ADM called the CCLD desk duty line on 04/02/21 and reported alleged elder abuse wherein a female resident (R1) reported staff (S1) hit her on the left shoulder on 3/21/2021 while providing care in her living room inside her apartment. Another staff (S2) checked on R1 on 4/01/21 and did not observe any mark or bruise on R1.

At 9:15AM, LPA, along with ADM, conducted a tele-visit with R1 inside her apartment. LPA observed R1 was comfortably resting in her bed. LPA asked R1 if she was OK and she said "Yes". LPA observed no marks or bruises on R1. ADM told LPA that S1 who allegedly hit R1 was placed on administrative leave pending an internal investigation.
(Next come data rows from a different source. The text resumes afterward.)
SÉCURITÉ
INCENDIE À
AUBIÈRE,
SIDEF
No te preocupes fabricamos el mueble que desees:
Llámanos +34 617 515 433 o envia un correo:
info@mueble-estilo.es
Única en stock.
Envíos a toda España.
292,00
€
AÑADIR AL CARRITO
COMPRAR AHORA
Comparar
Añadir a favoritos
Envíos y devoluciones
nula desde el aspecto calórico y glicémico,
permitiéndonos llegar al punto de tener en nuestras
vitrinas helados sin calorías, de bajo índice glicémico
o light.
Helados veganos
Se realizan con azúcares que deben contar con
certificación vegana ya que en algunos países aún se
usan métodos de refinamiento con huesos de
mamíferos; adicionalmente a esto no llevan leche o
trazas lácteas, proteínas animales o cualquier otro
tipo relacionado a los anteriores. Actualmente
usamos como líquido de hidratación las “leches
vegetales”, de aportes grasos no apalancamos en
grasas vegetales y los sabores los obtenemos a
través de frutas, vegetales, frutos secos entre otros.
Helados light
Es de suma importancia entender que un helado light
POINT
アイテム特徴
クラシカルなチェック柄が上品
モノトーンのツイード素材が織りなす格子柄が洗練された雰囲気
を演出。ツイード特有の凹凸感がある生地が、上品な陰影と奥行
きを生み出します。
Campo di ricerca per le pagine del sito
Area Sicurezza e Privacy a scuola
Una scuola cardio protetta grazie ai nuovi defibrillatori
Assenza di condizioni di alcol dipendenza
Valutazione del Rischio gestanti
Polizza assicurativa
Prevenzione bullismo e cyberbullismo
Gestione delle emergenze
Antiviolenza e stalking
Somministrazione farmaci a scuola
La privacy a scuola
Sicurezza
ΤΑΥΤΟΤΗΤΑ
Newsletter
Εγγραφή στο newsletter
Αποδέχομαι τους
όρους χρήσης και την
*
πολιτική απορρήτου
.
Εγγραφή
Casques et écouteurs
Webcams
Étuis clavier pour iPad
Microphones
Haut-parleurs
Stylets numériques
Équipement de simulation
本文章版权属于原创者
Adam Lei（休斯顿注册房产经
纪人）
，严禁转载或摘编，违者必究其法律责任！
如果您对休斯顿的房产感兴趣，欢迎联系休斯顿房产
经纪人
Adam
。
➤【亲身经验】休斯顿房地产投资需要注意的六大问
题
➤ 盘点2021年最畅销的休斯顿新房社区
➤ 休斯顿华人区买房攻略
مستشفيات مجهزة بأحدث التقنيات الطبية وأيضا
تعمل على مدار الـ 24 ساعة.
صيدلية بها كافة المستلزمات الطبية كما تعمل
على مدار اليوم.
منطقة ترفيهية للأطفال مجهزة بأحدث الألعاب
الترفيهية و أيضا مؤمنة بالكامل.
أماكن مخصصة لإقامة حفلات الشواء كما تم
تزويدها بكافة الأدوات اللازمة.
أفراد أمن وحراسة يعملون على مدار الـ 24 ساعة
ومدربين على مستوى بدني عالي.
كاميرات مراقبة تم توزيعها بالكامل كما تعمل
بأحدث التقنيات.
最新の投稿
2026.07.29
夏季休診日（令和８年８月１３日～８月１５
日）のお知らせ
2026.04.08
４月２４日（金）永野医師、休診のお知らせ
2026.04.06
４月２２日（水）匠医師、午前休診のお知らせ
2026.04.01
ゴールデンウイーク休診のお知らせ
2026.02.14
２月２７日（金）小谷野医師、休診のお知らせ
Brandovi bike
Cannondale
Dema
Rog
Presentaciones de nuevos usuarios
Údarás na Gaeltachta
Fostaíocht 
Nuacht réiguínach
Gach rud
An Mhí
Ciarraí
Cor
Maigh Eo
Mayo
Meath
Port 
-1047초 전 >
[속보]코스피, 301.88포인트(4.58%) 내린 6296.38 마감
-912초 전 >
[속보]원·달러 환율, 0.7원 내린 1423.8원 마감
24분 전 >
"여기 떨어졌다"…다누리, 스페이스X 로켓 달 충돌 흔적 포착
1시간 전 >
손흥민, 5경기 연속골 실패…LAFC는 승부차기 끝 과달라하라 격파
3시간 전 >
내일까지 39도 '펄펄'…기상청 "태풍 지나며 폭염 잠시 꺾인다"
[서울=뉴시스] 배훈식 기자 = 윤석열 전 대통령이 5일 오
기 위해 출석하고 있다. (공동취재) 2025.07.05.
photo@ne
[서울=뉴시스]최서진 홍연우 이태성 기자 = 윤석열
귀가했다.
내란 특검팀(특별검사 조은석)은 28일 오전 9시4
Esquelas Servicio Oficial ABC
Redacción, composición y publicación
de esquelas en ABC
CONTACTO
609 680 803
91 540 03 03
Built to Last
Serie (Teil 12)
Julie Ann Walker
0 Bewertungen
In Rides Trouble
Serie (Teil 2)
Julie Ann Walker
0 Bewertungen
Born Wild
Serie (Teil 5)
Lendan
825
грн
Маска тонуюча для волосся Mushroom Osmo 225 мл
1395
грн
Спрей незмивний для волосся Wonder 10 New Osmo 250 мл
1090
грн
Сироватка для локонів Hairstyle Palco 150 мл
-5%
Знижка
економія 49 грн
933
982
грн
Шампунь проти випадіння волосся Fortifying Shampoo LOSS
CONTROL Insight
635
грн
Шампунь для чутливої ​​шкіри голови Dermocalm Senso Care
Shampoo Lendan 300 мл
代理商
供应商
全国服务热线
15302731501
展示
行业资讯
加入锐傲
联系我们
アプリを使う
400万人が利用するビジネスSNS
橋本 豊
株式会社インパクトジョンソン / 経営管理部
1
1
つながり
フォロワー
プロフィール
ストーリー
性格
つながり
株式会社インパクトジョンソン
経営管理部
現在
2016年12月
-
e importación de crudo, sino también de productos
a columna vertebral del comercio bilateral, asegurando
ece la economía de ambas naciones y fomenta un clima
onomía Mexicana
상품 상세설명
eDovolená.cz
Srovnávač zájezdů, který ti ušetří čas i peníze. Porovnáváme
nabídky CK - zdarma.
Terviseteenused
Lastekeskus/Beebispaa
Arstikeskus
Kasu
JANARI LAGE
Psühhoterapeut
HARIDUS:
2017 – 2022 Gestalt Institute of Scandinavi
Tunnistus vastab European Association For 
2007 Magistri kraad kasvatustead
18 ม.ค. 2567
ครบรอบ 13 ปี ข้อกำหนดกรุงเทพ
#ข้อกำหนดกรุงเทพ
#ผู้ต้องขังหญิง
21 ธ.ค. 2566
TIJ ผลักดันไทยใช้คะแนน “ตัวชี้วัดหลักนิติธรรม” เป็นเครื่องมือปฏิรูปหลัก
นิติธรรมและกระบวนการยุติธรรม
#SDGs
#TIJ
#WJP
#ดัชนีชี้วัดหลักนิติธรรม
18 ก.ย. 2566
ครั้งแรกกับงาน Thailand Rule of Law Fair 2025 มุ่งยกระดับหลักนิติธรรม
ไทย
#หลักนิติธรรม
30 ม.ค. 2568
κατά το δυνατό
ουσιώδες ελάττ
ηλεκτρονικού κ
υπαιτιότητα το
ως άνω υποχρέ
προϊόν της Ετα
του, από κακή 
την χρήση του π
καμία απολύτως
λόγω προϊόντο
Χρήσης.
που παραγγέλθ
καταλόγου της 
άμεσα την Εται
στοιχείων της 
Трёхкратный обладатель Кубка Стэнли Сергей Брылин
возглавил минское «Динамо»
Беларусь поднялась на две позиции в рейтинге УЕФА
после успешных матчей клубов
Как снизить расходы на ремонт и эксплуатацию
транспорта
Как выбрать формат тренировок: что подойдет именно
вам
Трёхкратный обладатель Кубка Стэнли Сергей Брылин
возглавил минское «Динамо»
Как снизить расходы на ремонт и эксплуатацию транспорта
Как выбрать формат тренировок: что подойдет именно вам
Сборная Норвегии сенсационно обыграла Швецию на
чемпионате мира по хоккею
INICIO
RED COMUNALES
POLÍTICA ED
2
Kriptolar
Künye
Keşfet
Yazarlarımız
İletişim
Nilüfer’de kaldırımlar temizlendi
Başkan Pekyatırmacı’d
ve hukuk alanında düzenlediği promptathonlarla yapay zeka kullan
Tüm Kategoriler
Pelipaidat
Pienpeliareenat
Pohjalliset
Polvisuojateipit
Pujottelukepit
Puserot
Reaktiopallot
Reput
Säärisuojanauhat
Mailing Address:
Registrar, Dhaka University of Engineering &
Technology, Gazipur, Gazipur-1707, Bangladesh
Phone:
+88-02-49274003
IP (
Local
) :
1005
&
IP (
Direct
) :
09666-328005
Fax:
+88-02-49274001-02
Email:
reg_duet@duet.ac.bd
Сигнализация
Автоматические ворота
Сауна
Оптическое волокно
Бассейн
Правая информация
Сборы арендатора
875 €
ADM will advise CCL of the outcome of the investigation once complete.

No deficiencies were observed during this tele-visit.

Exit interview conducted and a copy of this report provided via email.
SUPERVISOR'S NAME: Rajind BasiTELEPHONE: (510) 286-4201
LICENSING EVALUATOR NAME: Daisy PanlilioTELEPHONE: (510) 286-4201
LICENSING EVALUATOR SIGNATURE:

DATE: 04/05/2021
I acknowledge receipt of this form and understand my licensing appeal rights as explained and received.
FACILITY REPRESENTATIVE SIGNATURE:

DATE: 04/05/2021
This report must be available at Child Care and Group Home facilities for public review for 3 years.